我在让汤返回所有粗体且有网址的链接时遇到问题。现在它只返回页面上的第一个。
以下是来源的一部分:
<div class="section_wrapper" id="all_players_">
<div class="section_heading">
<span class="section_anchor" id="players__link" data-label="925 Players"></span>
<h2>925 Players</h2> <div class="section_heading_text">
<ul> <li><strong>Bold</strong> indicates active player and + indicates a Hall of Famer.</li>
</ul>
</div>
</div> <div class="section_content" id="div_players_">
<p><a href="/players/d/d'acqjo01.shtml">John D'Acquisto</a> (1973-1982)</p>
<p><a href="/players/d/d'amije01.shtml">Jeff D'Amico</a> (1996-2004)</p>
<p><a href="/players/d/d'amije02.shtml">Jeff D'Amico</a> (2000-2000)</p>
<p><a href="/players/d/dantoja01.shtml">Jamie D'Antona</a> (2008-2008)</p>
<p><a href="/players/d/dorseje02.shtml">Jerry D'Arcy</a> (1911-1911)</p>
<p><b><a href="/players/d/darnach01.shtml">Chase d'Arnaud</a> (2011-2016)</b></p>
<p><b><a href="/players/d/darnatr01.shtml">Travis d'Arnaud</a> (2013-2016)</b></p>
<p><a href="/players/d/daalom01.shtml">Omar Daal</a> (1993-2003)</p>
<p><a href="/players/d/dadepa01.shtml">Paul Dade</a> (1975-1980)</p>
<p><a href="/players/d/dagenjo01.shtml">John Dagenhard</a> (1943-1943)</p>
<p><a href="/players/d/daglipe01.shtml">Pete Daglia</a> (1932-1932)</p>
<p><a href="/players/d/dagrean01.shtml">Angelo Dagres</a> (1955-1955)</p>
<p><b><a href="/players/d/dahlda01.shtml">David Dahl</a> (2016-2016)</b></p>
<p><a href="/players/d/dahlja01.shtml">Jay Dahl</a> (1963-1963)</p>
<p><a href="/players/d/dahlebi01.shtml">Bill Dahlen</a> (1891-1911)</p>
<p><a href="/players/d/dahlgba01.shtml">Babe Dahlgren</a> (1935-1946)</p>**strong text**
这是我的剧本:
import urllib.request
from bs4 import BeautifulSoup as bs
import re
url = "http://www.baseball-reference.com/players/d/"
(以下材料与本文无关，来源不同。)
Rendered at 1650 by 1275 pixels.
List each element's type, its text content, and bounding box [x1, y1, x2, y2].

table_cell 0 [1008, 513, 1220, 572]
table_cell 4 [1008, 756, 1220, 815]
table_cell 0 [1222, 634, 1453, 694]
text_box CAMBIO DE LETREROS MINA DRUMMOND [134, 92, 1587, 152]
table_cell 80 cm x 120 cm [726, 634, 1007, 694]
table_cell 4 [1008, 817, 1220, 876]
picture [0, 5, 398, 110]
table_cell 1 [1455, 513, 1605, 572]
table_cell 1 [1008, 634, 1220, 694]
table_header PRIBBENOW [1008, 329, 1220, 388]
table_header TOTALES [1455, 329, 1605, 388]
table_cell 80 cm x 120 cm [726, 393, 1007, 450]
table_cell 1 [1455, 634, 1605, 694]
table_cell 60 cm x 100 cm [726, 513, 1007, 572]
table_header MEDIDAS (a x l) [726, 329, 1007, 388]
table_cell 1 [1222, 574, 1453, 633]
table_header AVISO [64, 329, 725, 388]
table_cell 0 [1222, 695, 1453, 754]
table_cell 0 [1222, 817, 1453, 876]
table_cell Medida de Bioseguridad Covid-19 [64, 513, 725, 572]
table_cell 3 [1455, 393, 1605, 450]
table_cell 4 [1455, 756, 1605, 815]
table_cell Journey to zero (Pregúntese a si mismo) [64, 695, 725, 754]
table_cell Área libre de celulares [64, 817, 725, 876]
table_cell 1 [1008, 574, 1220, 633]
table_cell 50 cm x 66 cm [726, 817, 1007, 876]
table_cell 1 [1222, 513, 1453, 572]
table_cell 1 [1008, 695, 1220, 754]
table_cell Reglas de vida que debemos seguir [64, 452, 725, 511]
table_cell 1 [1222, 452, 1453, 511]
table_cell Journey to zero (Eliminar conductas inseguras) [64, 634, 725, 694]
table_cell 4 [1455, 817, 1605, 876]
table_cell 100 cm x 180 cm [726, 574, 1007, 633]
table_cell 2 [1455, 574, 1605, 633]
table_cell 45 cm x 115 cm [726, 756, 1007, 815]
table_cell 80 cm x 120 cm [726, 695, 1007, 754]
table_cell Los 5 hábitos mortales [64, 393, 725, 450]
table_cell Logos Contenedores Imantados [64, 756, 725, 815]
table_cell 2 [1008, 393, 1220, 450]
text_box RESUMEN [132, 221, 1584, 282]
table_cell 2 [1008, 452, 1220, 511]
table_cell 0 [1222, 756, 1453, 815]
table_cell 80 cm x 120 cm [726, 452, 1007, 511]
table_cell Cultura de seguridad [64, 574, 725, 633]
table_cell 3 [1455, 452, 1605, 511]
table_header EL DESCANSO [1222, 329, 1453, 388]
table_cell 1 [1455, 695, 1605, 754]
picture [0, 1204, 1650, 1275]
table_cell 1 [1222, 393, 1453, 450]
content = urllib.request.urlopen(url)
soup = bs(content, "html.parser")
for player_url in soup.b.find_all(limit=None):
for player_link in re.findall('/players/', player_url['href']):
print ('http://www.baseball-reference.com' + player_url['href'])
另一部分是,还有其他的div id有类似的列表,我不在乎。我想只从这个div类中获取带有<b>
标记的URL。 <b>
标记表示他们是活跃的玩家,而这正是我想要捕捉的。
答案 0 :(得分:1)
使用BeautifulSoup进行&#34;选择&#34;工作并深入研究您的数据:
url = "http://www.baseball-reference.com/players/d/"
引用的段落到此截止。